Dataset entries
[Start of Attachment]
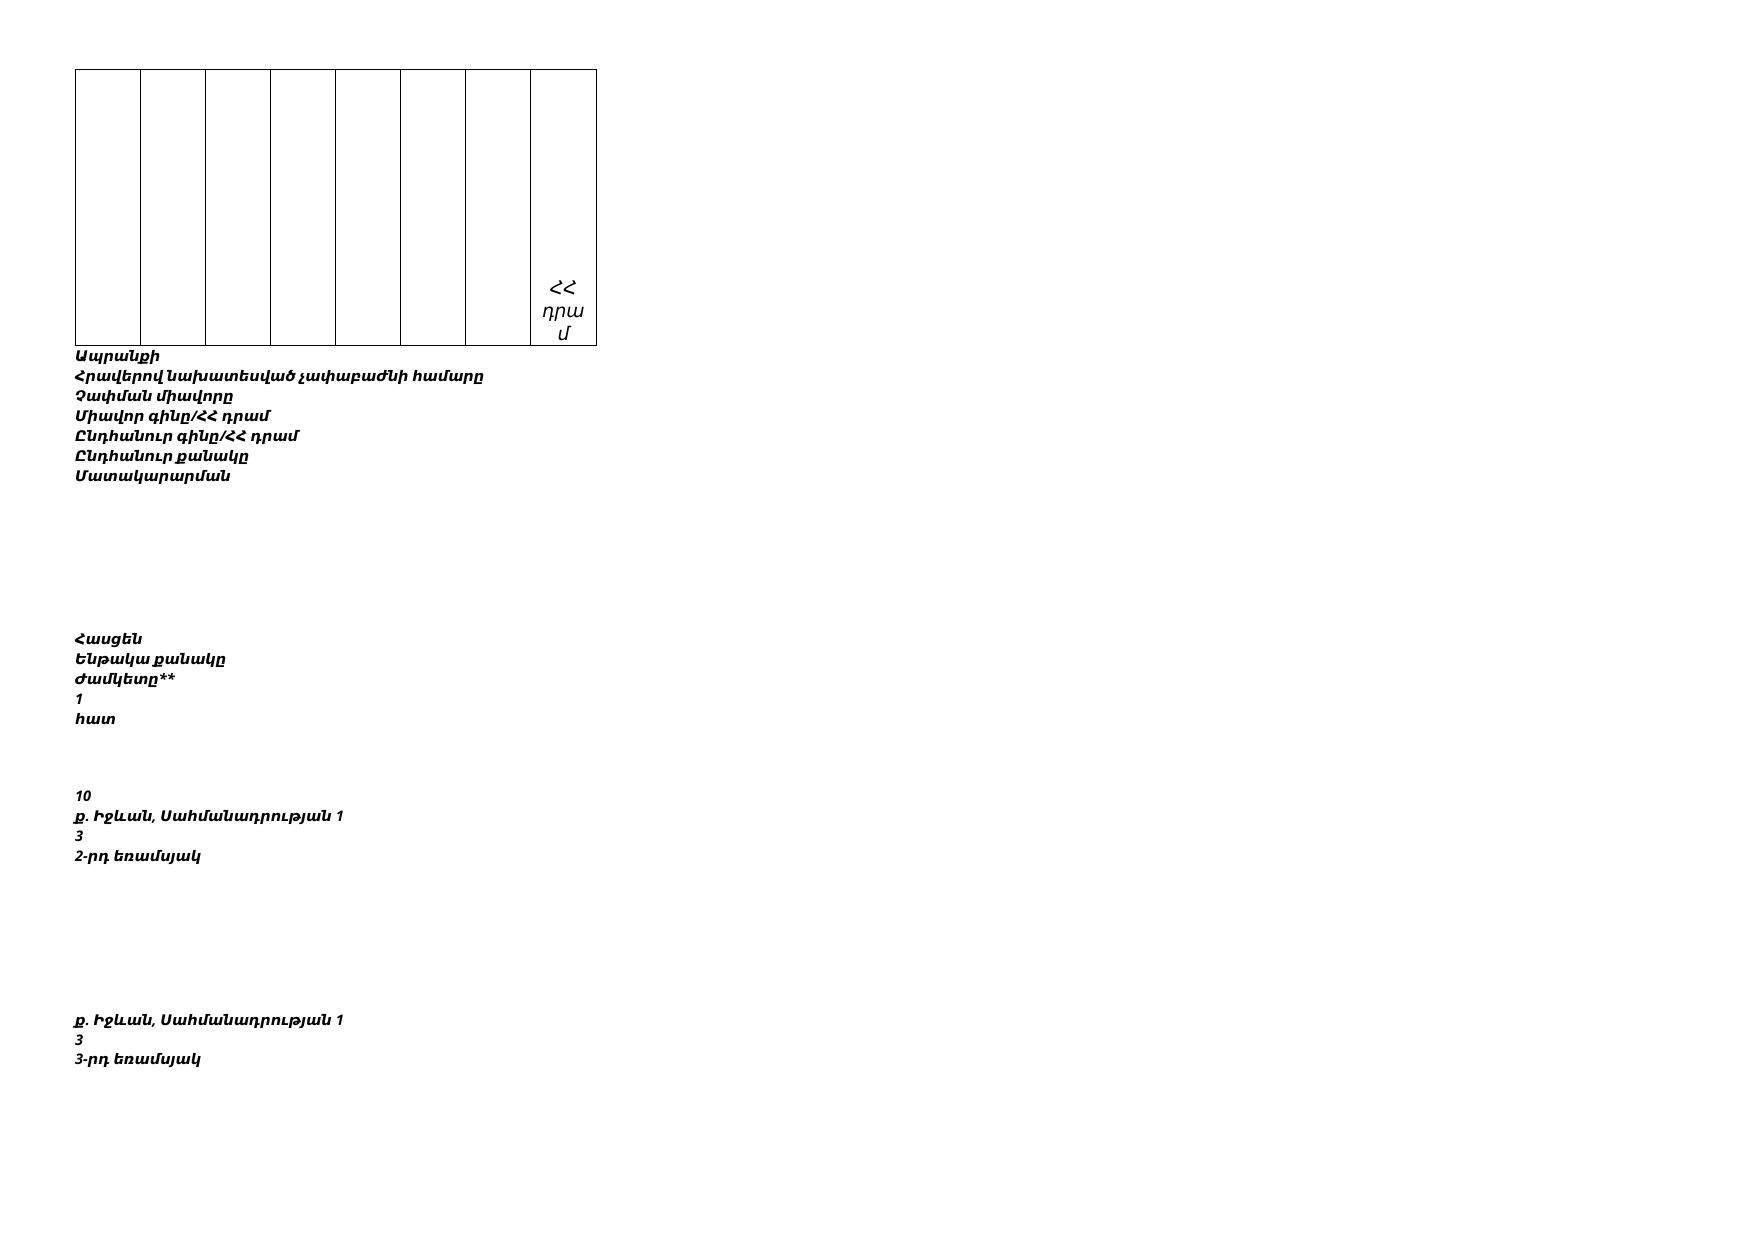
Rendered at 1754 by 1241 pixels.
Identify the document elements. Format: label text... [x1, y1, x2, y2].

text ՀՀ դրամ [542, 70, 585, 345]
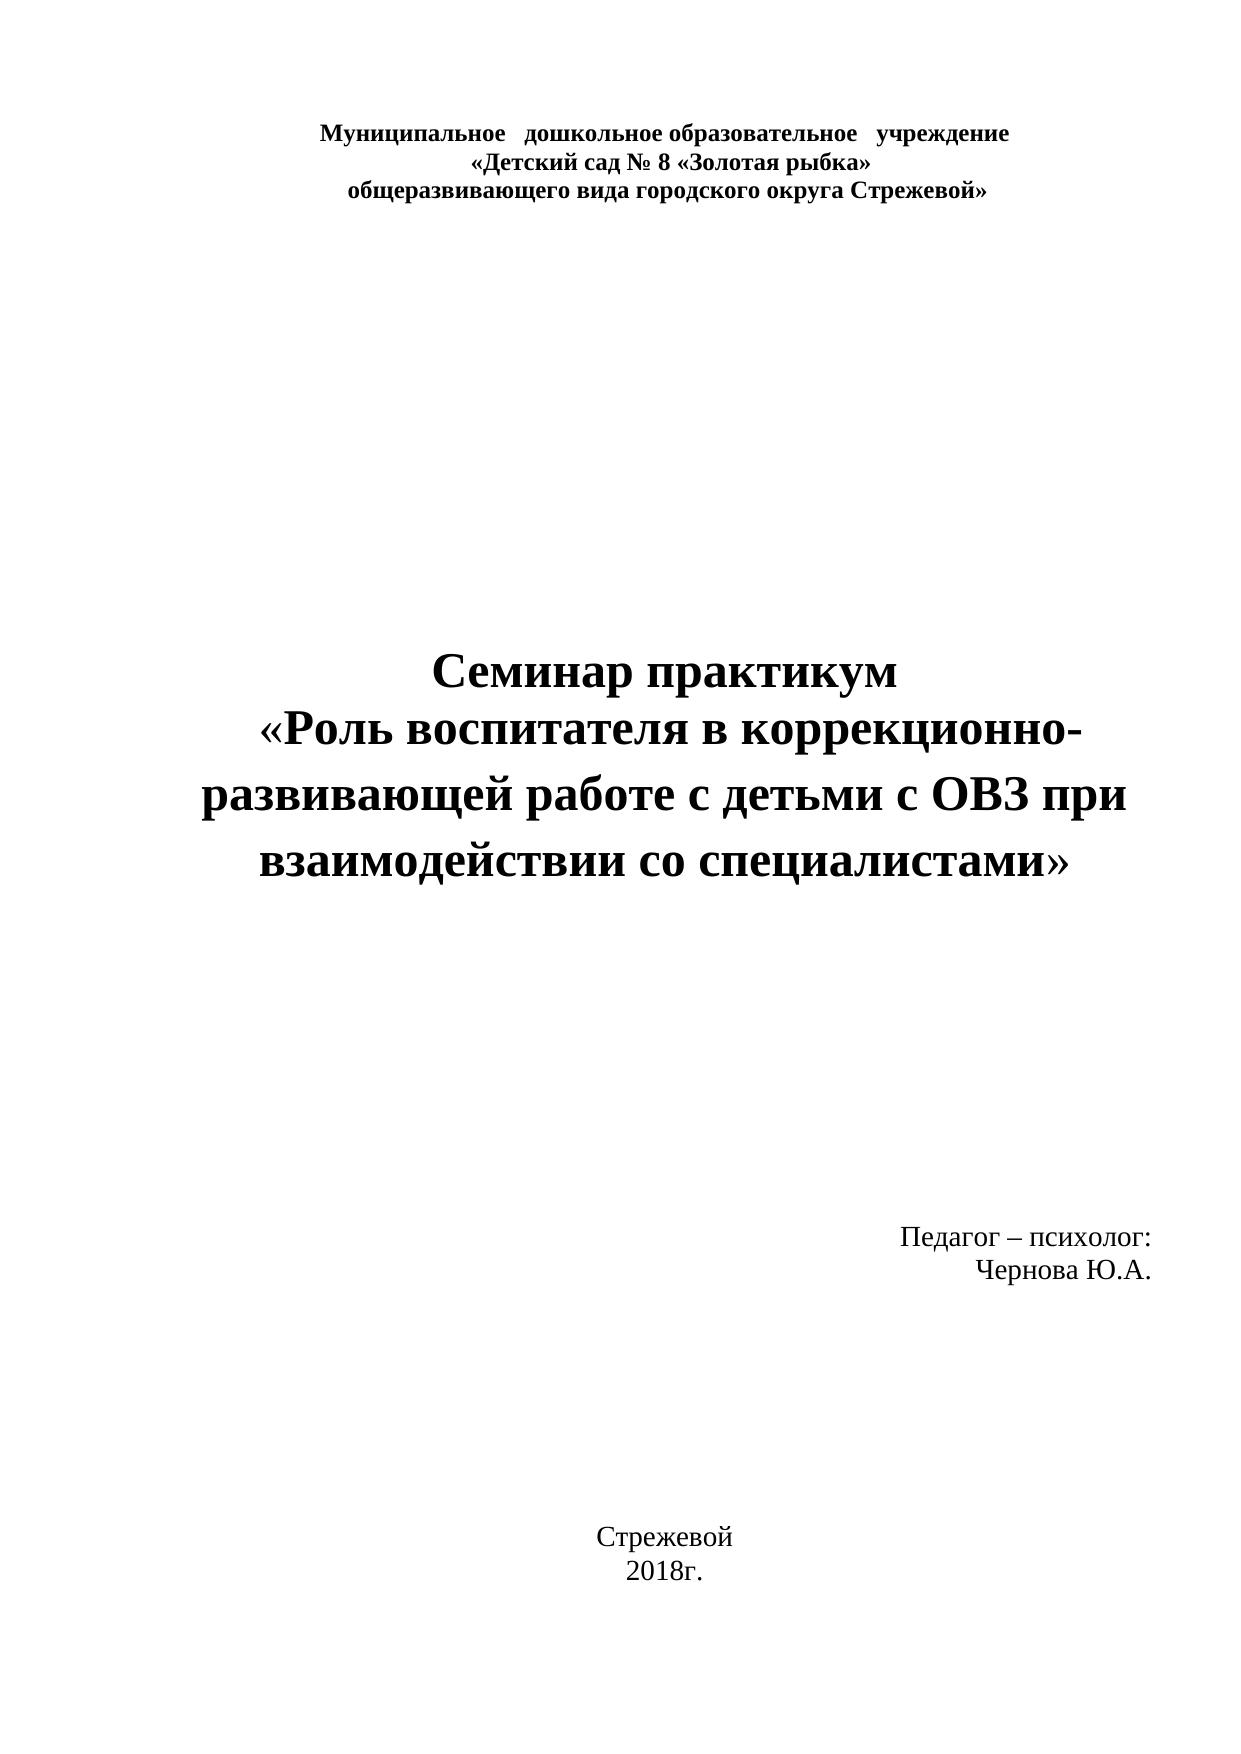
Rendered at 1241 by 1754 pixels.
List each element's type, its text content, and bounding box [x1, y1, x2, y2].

text Муниципальное дошкольное образовательное учреждение [177, 118, 1152, 147]
text Чернова Ю.А. [177, 1252, 1152, 1286]
text «Роль воспитателя в коррекционно-развивающей работе с детьми с ОВЗ при взаимодействии со специалистами» [177, 698, 1152, 887]
text Педагог – психолог: [177, 1219, 1152, 1252]
text Стрежевой [177, 1519, 1152, 1553]
text «Детский сад № 8 «Золотая рыбка» [177, 147, 1152, 176]
text общеразвивающего вида городского округа Стрежевой» [177, 176, 1152, 204]
text 2018г. [177, 1553, 1152, 1587]
text Семинар практикум [177, 640, 1152, 698]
[End of Attachment]
■ Exercise aim ■
Write the lines above out again exactly, without any of their pictures.

■ Solution below ■
Rendered at 1754 by 1241 pixels.
Identify the document elements. Format: label text... [x1, y1, x2, y2].

text ՀՀ դրամ [542, 70, 585, 345]
Rendered at 1241 by 1754 pixels.
List each element's type, its text content, and bounding box [x1, y1, x2, y2].

text Муниципальное дошкольное образовательное учреждение [177, 118, 1152, 147]
text Чернова Ю.А. [177, 1252, 1152, 1286]
text «Роль воспитателя в коррекционно-развивающей работе с детьми с ОВЗ при взаимодействии со специалистами» [177, 698, 1152, 887]
text Педагог – психолог: [177, 1219, 1152, 1252]
text Стрежевой [177, 1519, 1152, 1553]
text «Детский сад № 8 «Золотая рыбка» [177, 147, 1152, 176]
text общеразвивающего вида городского округа Стрежевой» [177, 176, 1152, 204]
text 2018г. [177, 1553, 1152, 1587]
text Семинар практикум [177, 640, 1152, 698]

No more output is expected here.